Reproduce the data below line by line, from its first line to the line with "samples | **75** BAL samples | |", both included, and nothing past that point.
───── SUPPLIED RECORDS ─────
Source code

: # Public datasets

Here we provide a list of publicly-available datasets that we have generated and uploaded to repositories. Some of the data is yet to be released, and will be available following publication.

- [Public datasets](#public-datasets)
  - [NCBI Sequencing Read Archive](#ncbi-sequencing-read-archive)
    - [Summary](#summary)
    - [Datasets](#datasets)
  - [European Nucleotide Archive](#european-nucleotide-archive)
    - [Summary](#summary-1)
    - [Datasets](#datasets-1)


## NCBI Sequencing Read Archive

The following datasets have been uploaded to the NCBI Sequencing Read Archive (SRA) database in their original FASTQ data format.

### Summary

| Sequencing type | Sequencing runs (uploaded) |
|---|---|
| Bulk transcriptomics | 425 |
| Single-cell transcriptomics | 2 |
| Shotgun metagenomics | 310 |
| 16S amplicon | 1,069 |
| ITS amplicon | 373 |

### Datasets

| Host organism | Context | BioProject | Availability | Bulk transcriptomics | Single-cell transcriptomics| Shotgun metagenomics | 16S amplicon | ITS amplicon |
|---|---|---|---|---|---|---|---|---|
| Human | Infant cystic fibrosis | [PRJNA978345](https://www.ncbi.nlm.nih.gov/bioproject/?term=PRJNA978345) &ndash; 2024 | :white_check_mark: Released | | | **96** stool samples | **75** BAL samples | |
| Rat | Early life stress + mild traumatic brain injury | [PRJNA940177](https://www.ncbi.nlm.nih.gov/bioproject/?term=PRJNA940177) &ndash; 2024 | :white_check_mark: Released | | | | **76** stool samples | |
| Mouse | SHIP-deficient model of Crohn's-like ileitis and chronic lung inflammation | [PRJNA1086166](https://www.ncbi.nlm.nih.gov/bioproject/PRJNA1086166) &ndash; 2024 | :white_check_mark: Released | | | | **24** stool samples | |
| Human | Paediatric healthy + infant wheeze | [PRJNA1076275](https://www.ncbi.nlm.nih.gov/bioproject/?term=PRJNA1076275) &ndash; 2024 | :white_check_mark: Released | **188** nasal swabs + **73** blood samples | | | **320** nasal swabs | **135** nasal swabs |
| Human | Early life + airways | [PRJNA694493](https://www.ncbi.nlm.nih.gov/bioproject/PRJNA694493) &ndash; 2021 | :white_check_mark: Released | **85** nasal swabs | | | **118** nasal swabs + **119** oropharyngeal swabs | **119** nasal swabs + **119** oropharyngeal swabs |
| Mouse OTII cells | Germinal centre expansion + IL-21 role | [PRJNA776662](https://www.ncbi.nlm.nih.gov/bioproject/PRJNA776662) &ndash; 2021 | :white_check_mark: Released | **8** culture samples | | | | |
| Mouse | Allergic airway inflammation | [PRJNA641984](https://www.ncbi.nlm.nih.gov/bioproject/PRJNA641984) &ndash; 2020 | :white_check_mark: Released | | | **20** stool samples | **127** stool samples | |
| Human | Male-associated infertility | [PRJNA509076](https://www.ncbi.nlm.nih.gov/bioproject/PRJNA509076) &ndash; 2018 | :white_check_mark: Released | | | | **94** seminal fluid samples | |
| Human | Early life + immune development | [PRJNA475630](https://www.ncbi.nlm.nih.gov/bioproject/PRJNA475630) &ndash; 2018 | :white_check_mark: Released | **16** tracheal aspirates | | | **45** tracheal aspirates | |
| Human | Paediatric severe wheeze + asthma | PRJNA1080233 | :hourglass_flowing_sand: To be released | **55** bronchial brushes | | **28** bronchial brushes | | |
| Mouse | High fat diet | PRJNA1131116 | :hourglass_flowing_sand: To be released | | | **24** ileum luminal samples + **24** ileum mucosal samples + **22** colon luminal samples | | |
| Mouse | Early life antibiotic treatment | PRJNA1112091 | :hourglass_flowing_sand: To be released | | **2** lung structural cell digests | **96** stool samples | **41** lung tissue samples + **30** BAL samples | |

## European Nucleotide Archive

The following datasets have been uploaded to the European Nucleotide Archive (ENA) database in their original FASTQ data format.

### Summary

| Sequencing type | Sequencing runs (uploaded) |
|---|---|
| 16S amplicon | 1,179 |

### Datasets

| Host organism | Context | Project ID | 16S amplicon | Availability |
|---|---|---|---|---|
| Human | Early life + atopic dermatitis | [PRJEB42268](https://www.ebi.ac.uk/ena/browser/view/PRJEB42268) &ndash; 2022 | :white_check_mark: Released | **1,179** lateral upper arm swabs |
─────
ANSWER BOX
Source code

: # Public datasets

Here we provide a list of publicly-available datasets that we have generated and uploaded to repositories. Some of the data is yet to be released, and will be available following publication.

- [Public datasets](#public-datasets)
  - [NCBI Sequencing Read Archive](#ncbi-sequencing-read-archive)
    - [Summary](#summary)
    - [Datasets](#datasets)
  - [European Nucleotide Archive](#european-nucleotide-archive)
    - [Summary](#summary-1)
    - [Datasets](#datasets-1)


## NCBI Sequencing Read Archive

The following datasets have been uploaded to the NCBI Sequencing Read Archive (SRA) database in their original FASTQ data format.

### Summary

| Sequencing type | Sequencing runs (uploaded) |
|---|---|
| Bulk transcriptomics | 425 |
| Single-cell transcriptomics | 2 |
| Shotgun metagenomics | 310 |
| 16S amplicon | 1,069 |
| ITS amplicon | 373 |

### Datasets

| Host organism | Context | BioProject | Availability | Bulk transcriptomics | Single-cell transcriptomics| Shotgun metagenomics | 16S amplicon | ITS amplicon |
|---|---|---|---|---|---|---|---|---|
| Human | Infant cystic fibrosis | [PRJNA978345](https://www.ncbi.nlm.nih.gov/bioproject/?term=PRJNA978345) &ndash; 2024 | :white_check_mark: Released | | | **96** stool samples | **75** BAL samples | |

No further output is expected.